→ DESCRIPTION OF THE TASK
Every line below between the one holding "business systems, often" and the one holding "Science of the", inclusive, should be copied exactly, and no other line.

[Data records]
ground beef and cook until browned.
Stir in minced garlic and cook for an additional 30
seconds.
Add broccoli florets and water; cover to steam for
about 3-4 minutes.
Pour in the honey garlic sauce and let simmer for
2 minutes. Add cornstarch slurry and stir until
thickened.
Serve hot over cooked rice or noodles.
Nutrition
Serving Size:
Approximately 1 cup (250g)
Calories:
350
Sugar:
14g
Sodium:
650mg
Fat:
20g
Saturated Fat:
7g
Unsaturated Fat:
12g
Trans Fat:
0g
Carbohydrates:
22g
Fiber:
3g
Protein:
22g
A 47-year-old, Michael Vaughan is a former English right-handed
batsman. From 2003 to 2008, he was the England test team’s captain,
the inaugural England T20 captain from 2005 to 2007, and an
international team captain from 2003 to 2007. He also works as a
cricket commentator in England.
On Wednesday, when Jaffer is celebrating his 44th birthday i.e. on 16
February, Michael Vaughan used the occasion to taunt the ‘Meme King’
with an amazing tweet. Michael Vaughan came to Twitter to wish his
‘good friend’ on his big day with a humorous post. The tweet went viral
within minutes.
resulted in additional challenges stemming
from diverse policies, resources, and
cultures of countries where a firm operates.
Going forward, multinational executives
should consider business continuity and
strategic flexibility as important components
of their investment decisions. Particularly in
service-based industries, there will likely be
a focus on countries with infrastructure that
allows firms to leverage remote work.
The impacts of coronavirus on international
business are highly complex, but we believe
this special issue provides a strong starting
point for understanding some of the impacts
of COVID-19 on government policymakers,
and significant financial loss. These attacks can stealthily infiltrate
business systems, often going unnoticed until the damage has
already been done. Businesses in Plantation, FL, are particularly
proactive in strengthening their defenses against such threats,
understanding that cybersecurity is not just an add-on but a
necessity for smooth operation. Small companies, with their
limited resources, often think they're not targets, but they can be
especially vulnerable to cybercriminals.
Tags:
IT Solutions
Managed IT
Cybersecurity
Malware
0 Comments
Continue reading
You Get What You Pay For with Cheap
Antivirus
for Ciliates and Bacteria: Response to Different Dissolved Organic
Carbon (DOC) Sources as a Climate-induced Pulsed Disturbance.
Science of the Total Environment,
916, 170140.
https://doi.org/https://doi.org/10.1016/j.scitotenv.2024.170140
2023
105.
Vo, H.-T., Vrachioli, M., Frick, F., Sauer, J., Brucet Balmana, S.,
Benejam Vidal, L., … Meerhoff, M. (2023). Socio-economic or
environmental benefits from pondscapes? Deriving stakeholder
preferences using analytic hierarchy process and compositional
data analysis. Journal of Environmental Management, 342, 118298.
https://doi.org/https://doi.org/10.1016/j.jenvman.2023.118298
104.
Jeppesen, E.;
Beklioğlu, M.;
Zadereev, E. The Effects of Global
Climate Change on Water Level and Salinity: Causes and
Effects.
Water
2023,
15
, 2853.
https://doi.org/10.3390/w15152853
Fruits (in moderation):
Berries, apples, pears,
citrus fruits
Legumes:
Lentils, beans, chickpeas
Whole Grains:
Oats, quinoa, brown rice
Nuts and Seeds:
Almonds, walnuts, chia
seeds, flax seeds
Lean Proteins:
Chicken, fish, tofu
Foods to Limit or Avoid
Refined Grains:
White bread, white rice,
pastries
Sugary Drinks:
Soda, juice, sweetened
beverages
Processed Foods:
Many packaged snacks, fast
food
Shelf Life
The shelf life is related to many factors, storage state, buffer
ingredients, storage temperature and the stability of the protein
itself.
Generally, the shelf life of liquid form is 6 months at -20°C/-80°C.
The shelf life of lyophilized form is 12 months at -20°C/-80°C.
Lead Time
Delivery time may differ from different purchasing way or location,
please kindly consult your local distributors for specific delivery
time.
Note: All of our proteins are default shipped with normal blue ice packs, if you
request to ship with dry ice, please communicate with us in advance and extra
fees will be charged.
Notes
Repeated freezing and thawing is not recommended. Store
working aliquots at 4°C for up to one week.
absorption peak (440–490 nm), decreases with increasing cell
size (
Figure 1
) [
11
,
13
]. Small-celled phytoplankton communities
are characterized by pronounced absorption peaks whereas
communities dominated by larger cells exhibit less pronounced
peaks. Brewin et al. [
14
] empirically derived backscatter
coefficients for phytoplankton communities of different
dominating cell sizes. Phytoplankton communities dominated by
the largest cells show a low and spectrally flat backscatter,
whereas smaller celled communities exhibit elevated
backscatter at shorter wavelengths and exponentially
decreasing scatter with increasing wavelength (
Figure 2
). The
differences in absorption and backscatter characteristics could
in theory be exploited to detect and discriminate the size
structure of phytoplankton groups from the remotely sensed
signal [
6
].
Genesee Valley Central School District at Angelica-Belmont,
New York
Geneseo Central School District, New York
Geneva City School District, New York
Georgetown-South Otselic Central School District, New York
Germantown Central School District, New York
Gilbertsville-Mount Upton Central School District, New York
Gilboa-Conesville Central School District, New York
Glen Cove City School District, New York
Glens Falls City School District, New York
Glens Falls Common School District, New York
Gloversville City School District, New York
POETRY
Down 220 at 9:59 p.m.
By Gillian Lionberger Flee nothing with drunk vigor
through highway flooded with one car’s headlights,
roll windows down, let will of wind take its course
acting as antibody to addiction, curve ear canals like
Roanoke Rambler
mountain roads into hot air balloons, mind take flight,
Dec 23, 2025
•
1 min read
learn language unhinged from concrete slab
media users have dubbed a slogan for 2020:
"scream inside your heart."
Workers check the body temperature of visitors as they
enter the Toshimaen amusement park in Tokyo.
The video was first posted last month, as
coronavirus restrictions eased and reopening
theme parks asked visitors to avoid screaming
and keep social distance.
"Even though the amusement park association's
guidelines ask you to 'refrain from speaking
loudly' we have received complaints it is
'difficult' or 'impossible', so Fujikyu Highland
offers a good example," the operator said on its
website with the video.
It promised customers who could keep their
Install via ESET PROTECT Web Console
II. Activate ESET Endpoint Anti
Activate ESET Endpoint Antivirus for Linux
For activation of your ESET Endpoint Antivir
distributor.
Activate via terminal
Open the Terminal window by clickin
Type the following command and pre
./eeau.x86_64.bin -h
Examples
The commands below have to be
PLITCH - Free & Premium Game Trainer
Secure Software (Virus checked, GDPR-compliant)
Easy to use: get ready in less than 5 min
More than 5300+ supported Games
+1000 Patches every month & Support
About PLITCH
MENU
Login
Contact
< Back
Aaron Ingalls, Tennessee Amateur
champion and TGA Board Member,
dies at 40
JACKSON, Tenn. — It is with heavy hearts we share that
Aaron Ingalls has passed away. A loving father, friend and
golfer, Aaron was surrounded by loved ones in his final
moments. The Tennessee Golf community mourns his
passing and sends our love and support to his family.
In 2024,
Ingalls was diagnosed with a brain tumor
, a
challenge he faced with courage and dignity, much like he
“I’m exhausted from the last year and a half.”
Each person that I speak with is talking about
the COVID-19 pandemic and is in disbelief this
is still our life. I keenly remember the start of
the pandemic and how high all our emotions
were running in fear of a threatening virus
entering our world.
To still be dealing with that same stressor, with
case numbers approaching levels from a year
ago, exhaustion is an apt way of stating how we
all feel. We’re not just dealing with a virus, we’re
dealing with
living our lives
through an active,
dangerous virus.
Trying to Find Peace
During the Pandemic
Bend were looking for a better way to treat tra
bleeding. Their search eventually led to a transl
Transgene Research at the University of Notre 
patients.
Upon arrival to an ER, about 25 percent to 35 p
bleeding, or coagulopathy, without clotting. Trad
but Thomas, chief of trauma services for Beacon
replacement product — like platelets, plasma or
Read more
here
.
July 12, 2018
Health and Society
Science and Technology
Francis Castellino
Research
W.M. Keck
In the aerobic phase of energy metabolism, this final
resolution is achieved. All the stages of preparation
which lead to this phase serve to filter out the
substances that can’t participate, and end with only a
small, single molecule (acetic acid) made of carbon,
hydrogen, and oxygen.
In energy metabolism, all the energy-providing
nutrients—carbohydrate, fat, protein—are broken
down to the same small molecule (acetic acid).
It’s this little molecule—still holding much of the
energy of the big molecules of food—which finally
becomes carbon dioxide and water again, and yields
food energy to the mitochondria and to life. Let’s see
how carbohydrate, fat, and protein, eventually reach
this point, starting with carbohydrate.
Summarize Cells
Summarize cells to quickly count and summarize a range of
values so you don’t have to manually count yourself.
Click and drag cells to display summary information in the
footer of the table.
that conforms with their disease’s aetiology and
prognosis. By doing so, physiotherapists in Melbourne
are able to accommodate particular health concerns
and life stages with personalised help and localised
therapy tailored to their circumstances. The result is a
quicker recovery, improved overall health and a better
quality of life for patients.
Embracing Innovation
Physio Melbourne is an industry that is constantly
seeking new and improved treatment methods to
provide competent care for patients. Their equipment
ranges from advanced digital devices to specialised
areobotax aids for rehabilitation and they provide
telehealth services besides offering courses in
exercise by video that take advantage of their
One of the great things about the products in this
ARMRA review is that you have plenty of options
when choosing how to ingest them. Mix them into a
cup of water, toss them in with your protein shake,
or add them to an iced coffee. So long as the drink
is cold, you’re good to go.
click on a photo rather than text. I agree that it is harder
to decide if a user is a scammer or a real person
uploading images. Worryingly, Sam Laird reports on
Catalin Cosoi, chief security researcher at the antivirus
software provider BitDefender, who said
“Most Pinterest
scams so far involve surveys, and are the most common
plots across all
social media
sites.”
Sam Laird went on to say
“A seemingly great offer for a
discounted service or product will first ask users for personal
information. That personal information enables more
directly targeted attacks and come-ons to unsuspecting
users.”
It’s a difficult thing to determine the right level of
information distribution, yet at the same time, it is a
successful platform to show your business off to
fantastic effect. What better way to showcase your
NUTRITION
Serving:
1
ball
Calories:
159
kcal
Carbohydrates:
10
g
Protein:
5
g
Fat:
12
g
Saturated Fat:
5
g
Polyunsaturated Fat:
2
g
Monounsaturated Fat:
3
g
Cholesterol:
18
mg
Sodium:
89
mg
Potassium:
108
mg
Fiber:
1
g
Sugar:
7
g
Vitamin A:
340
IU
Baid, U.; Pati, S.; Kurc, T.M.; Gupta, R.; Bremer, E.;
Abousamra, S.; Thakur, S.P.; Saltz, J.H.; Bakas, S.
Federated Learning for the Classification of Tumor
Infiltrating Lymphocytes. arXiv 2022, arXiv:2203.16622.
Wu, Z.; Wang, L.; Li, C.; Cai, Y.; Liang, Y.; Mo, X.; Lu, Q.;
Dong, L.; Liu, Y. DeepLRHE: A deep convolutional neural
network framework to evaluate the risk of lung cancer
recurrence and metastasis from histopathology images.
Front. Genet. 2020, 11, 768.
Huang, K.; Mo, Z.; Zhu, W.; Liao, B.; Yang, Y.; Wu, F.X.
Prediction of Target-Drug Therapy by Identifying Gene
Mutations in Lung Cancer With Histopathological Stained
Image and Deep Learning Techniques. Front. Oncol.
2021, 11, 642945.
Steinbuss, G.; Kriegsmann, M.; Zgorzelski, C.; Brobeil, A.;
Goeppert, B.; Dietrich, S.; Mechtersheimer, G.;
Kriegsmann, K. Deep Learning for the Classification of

→ EXERCISE SOLUTION
business systems, often going unnoticed until the damage has
already been done. Businesses in Plantation, FL, are particularly
proactive in strengthening their defenses against such threats,
understanding that cybersecurity is not just an add-on but a
necessity for smooth operation. Small companies, with their
limited resources, often think they're not targets, but they can be
especially vulnerable to cybercriminals.
Tags:
IT Solutions
Managed IT
Cybersecurity
Malware
0 Comments
Continue reading
You Get What You Pay For with Cheap
Antivirus
for Ciliates and Bacteria: Response to Different Dissolved Organic
Carbon (DOC) Sources as a Climate-induced Pulsed Disturbance.
Science of the Total Environment,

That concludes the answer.